Ake Gaale Terancam, DPRD Ternate dan Komunitas Dorong Penetapan Kawasan Lindung
Ancaman terhadap keberlanjutan Ake Gaale sebagai sumber air bersih utama Kota Ternate mendorong DPRD bersama komunitas Save Ake Gaale mendesak penetapan kawasan tersebut sebagai kawasan lindung mata air dalam revisi Rencana Tata Ruang Wilayah (RTRW).
Dorongan itu disampaikan dalam Rapat Dengar Pendapat (RDP) di Kantor DPRD Kalumata Puncak, Selasa, 19 Mei 2026, yang menyoroti meningkatnya tekanan terhadap kawasan Ake Gaale akibat aktivitas pembangunan dan perubahan tata ruang di wilayah sekitar.
Ketua Tim Pansus RTRW DPRD Kota Ternate, Junaidi A. Baharudin, menegaskan bahwa Ake Gaale memiliki peran vital sebagai penyangga utama ketersediaan air bersih masyarakat kota.
Menurutnya, hasil kajian termasuk penelitian kerentanan mata air oleh USAID IUWASH periode 2017–2021 menunjukkan bahwa kawasan ini tidak bisa dilepaskan dari sistem ekologis yang saling terhubung.

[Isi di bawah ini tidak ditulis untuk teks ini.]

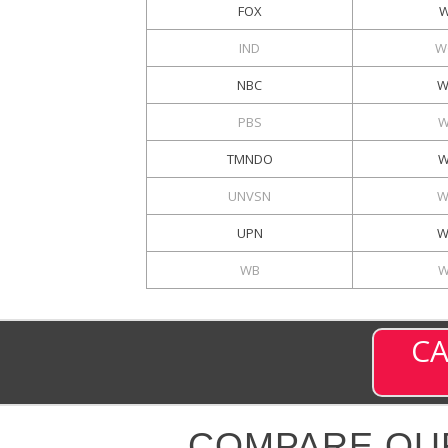
FOX
W
IND
W
NBC
W
PBS
W
TMNDO
W
UNVSN
W
UPN
W
WB
W
CA
COMPARE OU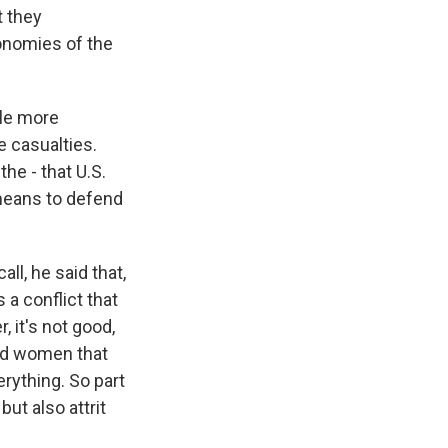
t they
conomies of the
ple more
e casualties.
he - that U.S.
 means to defend
l, he said that,
 a conflict that
, it's not good,
and women that
erything. So part
but also attrit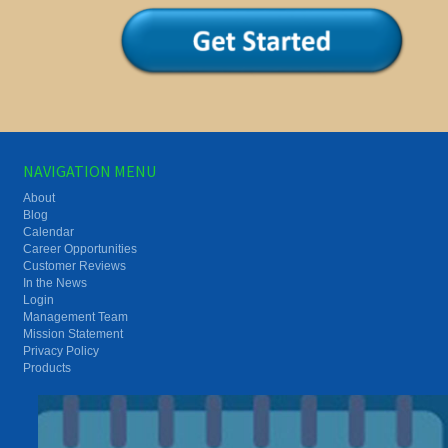
NAVIGATION MENU
About
Blog
Calendar
Career Opportunities
Customer Reviews
In the News
Login
Management Team
Mission Statement
Privacy Policy
Products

“Penetapan kawasan lindung sangat penting untuk menjaga keberlanjutan sumber air ini. Jika tidak segera dilindungi, risiko kerusakan akan semakin besar,” ujarnya.

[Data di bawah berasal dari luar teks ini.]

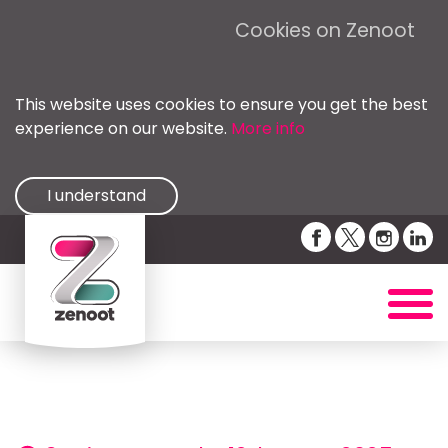
Cookies on Zenoot
This website uses cookies to ensure you get the best
experience on our website.
More info
I understand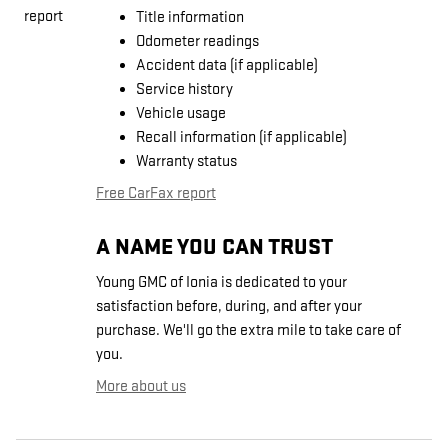
Title information
Odometer readings
Accident data (if applicable)
Service history
Vehicle usage
Recall information (if applicable)
Warranty status
Free CarFax report
A NAME YOU CAN TRUST
Young GMC of Ionia is dedicated to your
satisfaction before, during, and after your
purchase. We'll go the extra mile to take care of
you.
More about us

Tiga Zona Ekologis Penopang Ake Gaale
Dalam pemaparan tersebut, Ake Gaale dijelaskan ditopang oleh tiga zona utama, yakni kawasan tangkapan air (catchment area) dari Buku Bandera hingga Siko/Toloko, kawasan sumber air di Kelurahan Sangaji yang mencakup sumur Perumda dan hutan sagu, serta kawasan hilir pemukiman dan pesisir.
Ketiga zona ini disebut saling berkaitan dan tidak dapat dipisahkan. Gangguan pada salah satu kawasan berpotensi mengganggu seluruh sistem mata air, termasuk ancaman intrusi air laut yang pernah terjadi pada 2015–2016.
Usulan Penataan dan Integrasi Wisata
Selain perlindungan ekologis, Komunitas Save Ake Gaale juga mengusulkan integrasi kawasan tersebut dengan pengembangan wisata sejarah Benteng Toloko.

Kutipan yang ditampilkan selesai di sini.